(RECORDS FOR THIS EXERCISE Opens)

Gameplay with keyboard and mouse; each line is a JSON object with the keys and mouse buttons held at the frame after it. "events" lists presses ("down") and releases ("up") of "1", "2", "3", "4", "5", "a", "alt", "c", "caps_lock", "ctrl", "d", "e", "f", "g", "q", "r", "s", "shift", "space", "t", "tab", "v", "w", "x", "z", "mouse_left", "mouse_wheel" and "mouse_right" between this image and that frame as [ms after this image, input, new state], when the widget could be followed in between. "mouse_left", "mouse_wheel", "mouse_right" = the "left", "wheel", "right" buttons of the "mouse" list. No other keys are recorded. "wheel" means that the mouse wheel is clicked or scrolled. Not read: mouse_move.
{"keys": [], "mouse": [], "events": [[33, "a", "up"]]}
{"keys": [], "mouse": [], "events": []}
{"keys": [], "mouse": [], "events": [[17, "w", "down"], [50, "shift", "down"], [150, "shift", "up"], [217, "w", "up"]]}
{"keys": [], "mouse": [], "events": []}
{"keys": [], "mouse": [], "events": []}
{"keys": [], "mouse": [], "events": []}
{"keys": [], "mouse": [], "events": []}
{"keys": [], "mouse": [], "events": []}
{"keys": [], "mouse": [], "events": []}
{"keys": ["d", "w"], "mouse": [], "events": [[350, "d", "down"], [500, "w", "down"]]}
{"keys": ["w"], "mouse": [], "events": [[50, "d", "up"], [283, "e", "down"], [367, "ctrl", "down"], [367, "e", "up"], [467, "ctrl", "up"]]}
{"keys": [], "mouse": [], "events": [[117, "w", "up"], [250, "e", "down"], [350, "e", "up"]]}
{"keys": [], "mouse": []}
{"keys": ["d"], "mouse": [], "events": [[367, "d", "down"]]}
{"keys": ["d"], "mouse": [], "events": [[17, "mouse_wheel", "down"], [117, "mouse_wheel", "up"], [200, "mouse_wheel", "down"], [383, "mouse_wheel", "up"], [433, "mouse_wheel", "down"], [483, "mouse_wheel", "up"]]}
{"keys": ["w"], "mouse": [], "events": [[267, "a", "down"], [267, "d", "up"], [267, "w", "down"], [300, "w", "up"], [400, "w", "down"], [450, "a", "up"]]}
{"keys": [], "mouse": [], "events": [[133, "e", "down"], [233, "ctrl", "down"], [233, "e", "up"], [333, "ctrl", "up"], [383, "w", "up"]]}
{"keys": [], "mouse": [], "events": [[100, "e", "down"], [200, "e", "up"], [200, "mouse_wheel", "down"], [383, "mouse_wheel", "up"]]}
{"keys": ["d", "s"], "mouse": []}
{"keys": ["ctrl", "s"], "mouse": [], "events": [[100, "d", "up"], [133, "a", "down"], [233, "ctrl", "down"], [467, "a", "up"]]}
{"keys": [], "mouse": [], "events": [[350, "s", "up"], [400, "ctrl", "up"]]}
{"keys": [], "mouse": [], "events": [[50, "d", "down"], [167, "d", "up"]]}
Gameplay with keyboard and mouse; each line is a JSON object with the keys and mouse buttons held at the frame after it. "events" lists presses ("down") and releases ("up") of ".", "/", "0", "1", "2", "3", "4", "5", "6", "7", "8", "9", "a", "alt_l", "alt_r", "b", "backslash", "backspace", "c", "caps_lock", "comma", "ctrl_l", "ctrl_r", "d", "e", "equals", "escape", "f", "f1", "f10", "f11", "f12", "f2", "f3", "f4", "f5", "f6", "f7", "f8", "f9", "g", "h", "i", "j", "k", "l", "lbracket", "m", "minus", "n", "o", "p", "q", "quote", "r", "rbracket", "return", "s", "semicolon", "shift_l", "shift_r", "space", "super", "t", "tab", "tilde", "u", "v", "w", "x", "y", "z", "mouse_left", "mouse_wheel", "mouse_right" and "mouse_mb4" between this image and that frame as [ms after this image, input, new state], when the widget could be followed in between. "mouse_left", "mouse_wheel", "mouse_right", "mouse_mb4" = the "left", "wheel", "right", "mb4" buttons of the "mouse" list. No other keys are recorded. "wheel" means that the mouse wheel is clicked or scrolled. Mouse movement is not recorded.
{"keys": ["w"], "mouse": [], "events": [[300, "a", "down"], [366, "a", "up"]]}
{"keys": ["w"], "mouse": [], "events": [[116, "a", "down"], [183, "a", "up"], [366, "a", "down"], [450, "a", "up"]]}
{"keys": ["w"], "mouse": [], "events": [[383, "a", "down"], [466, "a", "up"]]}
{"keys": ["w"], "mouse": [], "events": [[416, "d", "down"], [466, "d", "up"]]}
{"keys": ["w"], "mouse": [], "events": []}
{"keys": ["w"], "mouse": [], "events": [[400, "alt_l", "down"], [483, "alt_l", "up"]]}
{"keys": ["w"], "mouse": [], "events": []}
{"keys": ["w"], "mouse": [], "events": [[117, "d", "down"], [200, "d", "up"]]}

(RECORDS FOR THIS EXERCISE Closes)

TASK DIRECTIONS => Each entry should be duplicated exactly as it was given.

REPLY TO THE EXERCISE =>
Gameplay with keyboard and mouse; each line is a JSON object with the keys and mouse buttons held at the frame after it. "events" lists presses ("down") and releases ("up") of "1", "2", "3", "4", "5", "a", "alt", "c", "caps_lock", "ctrl", "d", "e", "f", "g", "q", "r", "s", "shift", "space", "t", "tab", "v", "w", "x", "z", "mouse_left", "mouse_wheel" and "mouse_right" between this image and that frame as [ms after this image, input, new state], when the widget could be followed in between. "mouse_left", "mouse_wheel", "mouse_right" = the "left", "wheel", "right" buttons of the "mouse" list. No other keys are recorded. "wheel" means that the mouse wheel is clicked or scrolled. Not read: mouse_move.
{"keys": [], "mouse": [], "events": [[33, "a", "up"]]}
{"keys": [], "mouse": [], "events": []}
{"keys": [], "mouse": [], "events": [[17, "w", "down"], [50, "shift", "down"], [150, "shift", "up"], [217, "w", "up"]]}
{"keys": [], "mouse": [], "events": []}
{"keys": [], "mouse": [], "events": []}
{"keys": [], "mouse": [], "events": []}
{"keys": [], "mouse": [], "events": []}
{"keys": [], "mouse": [], "events": []}
{"keys": [], "mouse": [], "events": []}
{"keys": ["d", "w"], "mouse": [], "events": [[350, "d", "down"], [500, "w", "down"]]}
{"keys": ["w"], "mouse": [], "events": [[50, "d", "up"], [283, "e", "down"], [367, "ctrl", "down"], [367, "e", "up"], [467, "ctrl", "up"]]}
{"keys": [], "mouse": [], "events": [[117, "w", "up"], [250, "e", "down"], [350, "e", "up"]]}
{"keys": [], "mouse": []}
{"keys": ["d"], "mouse": [], "events": [[367, "d", "down"]]}
{"keys": ["d"], "mouse": [], "events": [[17, "mouse_wheel", "down"], [117, "mouse_wheel", "up"], [200, "mouse_wheel", "down"], [383, "mouse_wheel", "up"], [433, "mouse_wheel", "down"], [483, "mouse_wheel", "up"]]}
{"keys": ["w"], "mouse": [], "events": [[267, "a", "down"], [267, "d", "up"], [267, "w", "down"], [300, "w", "up"], [400, "w", "down"], [450, "a", "up"]]}
{"keys": [], "mouse": [], "events": [[133, "e", "down"], [233, "ctrl", "down"], [233, "e", "up"], [333, "ctrl", "up"], [383, "w", "up"]]}
{"keys": [], "mouse": [], "events": [[100, "e", "down"], [200, "e", "up"], [200, "mouse_wheel", "down"], [383, "mouse_wheel", "up"]]}
{"keys": ["d", "s"], "mouse": []}
{"keys": ["ctrl", "s"], "mouse": [], "events": [[100, "d", "up"], [133, "a", "down"], [233, "ctrl", "down"], [467, "a", "up"]]}
{"keys": [], "mouse": [], "events": [[350, "s", "up"], [400, "ctrl", "up"]]}
{"keys": [], "mouse": [], "events": [[50, "d", "down"], [167, "d", "up"]]}
Gameplay with keyboard and mouse; each line is a JSON object with the keys and mouse buttons held at the frame after it. "events" lists presses ("down") and releases ("up") of ".", "/", "0", "1", "2", "3", "4", "5", "6", "7", "8", "9", "a", "alt_l", "alt_r", "b", "backslash", "backspace", "c", "caps_lock", "comma", "ctrl_l", "ctrl_r", "d", "e", "equals", "escape", "f", "f1", "f10", "f11", "f12", "f2", "f3", "f4", "f5", "f6", "f7", "f8", "f9", "g", "h", "i", "j", "k", "l", "lbracket", "m", "minus", "n", "o", "p", "q", "quote", "r", "rbracket", "return", "s", "semicolon", "shift_l", "shift_r", "space", "super", "t", "tab", "tilde", "u", "v", "w", "x", "y", "z", "mouse_left", "mouse_wheel", "mouse_right" and "mouse_mb4" between this image and that frame as [ms after this image, input, new state], when the widget could be followed in between. "mouse_left", "mouse_wheel", "mouse_right", "mouse_mb4" = the "left", "wheel", "right", "mb4" buttons of the "mouse" list. No other keys are recorded. "wheel" means that the mouse wheel is clicked or scrolled. Mouse movement is not recorded.
{"keys": ["w"], "mouse": [], "events": [[300, "a", "down"], [366, "a", "up"]]}
{"keys": ["w"], "mouse": [], "events": [[116, "a", "down"], [183, "a", "up"], [366, "a", "down"], [450, "a", "up"]]}
{"keys": ["w"], "mouse": [], "events": [[383, "a", "down"], [466, "a", "up"]]}
{"keys": ["w"], "mouse": [], "events": [[416, "d", "down"], [466, "d", "up"]]}
{"keys": ["w"], "mouse": [], "events": []}
{"keys": ["w"], "mouse": [], "events": [[400, "alt_l", "down"], [483, "alt_l", "up"]]}
{"keys": ["w"], "mouse": [], "events": []}
{"keys": ["w"], "mouse": [], "events": [[117, "d", "down"], [200, "d", "up"]]}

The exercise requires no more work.